The Bush campaign appealed a decision by a Leon County Circuit Court judge not to combine a Seminole County ballot case with Gore's general contest of the election. The appeal indicates how seriously the Bush campaign takes the Seminole case, which challenges thousands of absentee ballots for which local election officials allowed Republican party operatives to correct incomplete absentee ballot applications.

Democrats plan a similar challenge in Martin County.

A lawyer for the Seminole County canvassing board said he wanted to depose Gore, to try to show the vice president's campaign was behind the suit, which was filed by local Democrats.

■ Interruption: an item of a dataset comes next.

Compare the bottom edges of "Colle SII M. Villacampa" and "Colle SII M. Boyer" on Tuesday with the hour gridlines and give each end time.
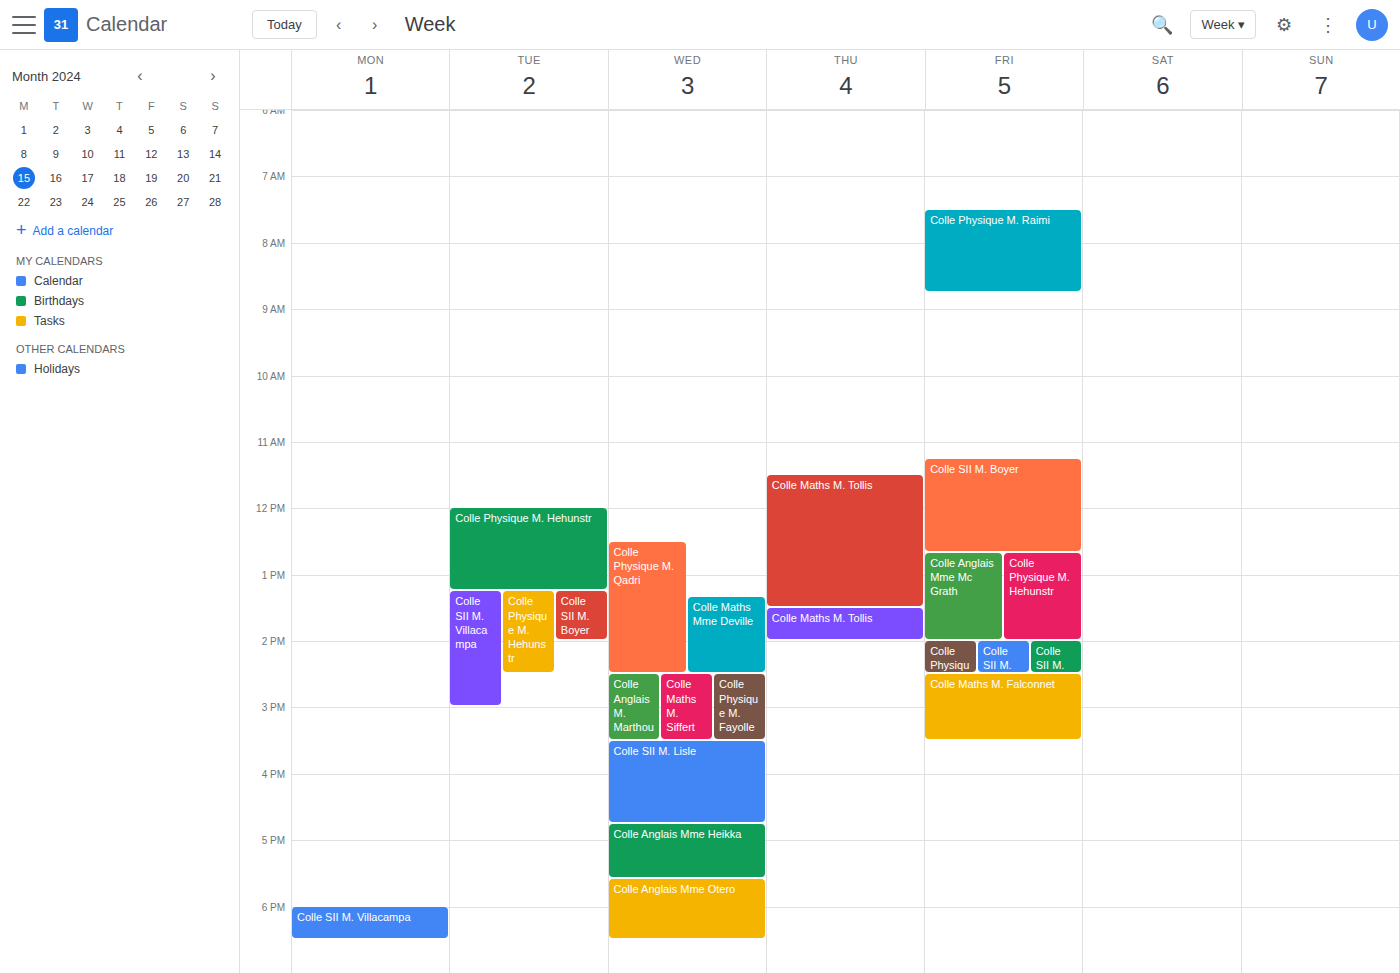
"Colle SII M. Villacampa": 15:00, exactly on the 15:00 line. "Colle SII M. Boyer": 14:00, exactly on the 14:00 line.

The Gore campaign is not a party in the case, but could well benefit from a ruling invalidating some of the 15,000 absentee ballots.

The Florida Supreme Court, meanwhile, accepted briefs on a case challenging the ''butterfly'' ballots in Palm Beach County, which many voters said they found confusing and which led to mistaken votes.

Constitutional lawyers disagree on whether the Florida Legislature has a legal right or obligation to get involved in choosing the state's electors.

Yale law professor Bruce Ackerman, testifying by phone before the Joint Committtee on the Manner of the Appointment of Presidential Electors, said the Florida lawmakers had no legal or ethical business selecting electors, since Florida Secretary of State Katherine Harris has already certified an electoral slate.

''This is a recipe for ensuring instability in the process of presidential elections,'' and ''undermines the legitimacy of the presidential office on a permanent basis,'' he warned.

But other lawyers and law professors told the lawmakers that the state Legislature should act quickly to protect Florida's role in the election by naming its own electors - and that the legislators were under no constitutional obligation to take into account the votes of the people.

That argument brought an angry series of complaints from Florida voters yesterday, some of whom were flown in and put in hotels by the Democratic Party so they could testify before the panel.

''You will be no better than the thief who walks into a bank and robs the bank... no better than people who sneak in the course of darkness and rob and kill,'' bellowed the Reverend Richard Harris, minister of public affairs at the St. John's First Missionary Baptist Church in Belle Glade, Fla.

''I think you've had an eye-opener,'' said Sylvia Shapiro, 69, a New Yorker who retired in Florida in 1982. ''In West Palm Beach, we don't sit around the pool; we think,'' she said.

The citizen speakers wore laminated nametags that said ''In America, Everybody's Vote Counts.'' Shapiro said the nametags were given to them by the Democratic Party, which she said also paid to fly her and more than 100 others up from South Florida. The party also paid for their hotels, she said.

''There are folks who said they wanted to come here. So we got 'em here,'' said state Democratic committee spokesman Steve Tankel.

No voters spoke in support of legislative action. ''It was an organized effort'' to keep out dissenters, complained Alec Yasinsac of Tallahassee, who said he arrived to speak more than an hour before the hearing started, but couldn't because the pro-Gore voters had arrived earlier and used up all the time for public comment.

Legislators listened to two hours of complaints by voters who said they had been prevented from voting, had mistakenly voted for the wrong candidate, or were worried that their votes weren't tabulated.

But the committee members seemed more concerned with the state and federal constitutional issues raised by the possibility of naming its own electors.

Members said they didn't want to act so hastily that Florida's reputation would be tarnished, but they also don't want to wait so long that choosing electors is not an option. The conundrum was compounded by the fact that no one - neither lawmakers nor lawyers - agreed on what the state's role could and should be.

Roger J. Magnussen, an attorney advising the state Senate, said the law may not require the Legislature to act by Dec. 12. While that deadline is clear for electors chosen by the normal electoral process, he said, the Constitution and US code does not set a deadline for electors chosen by the state Legislature.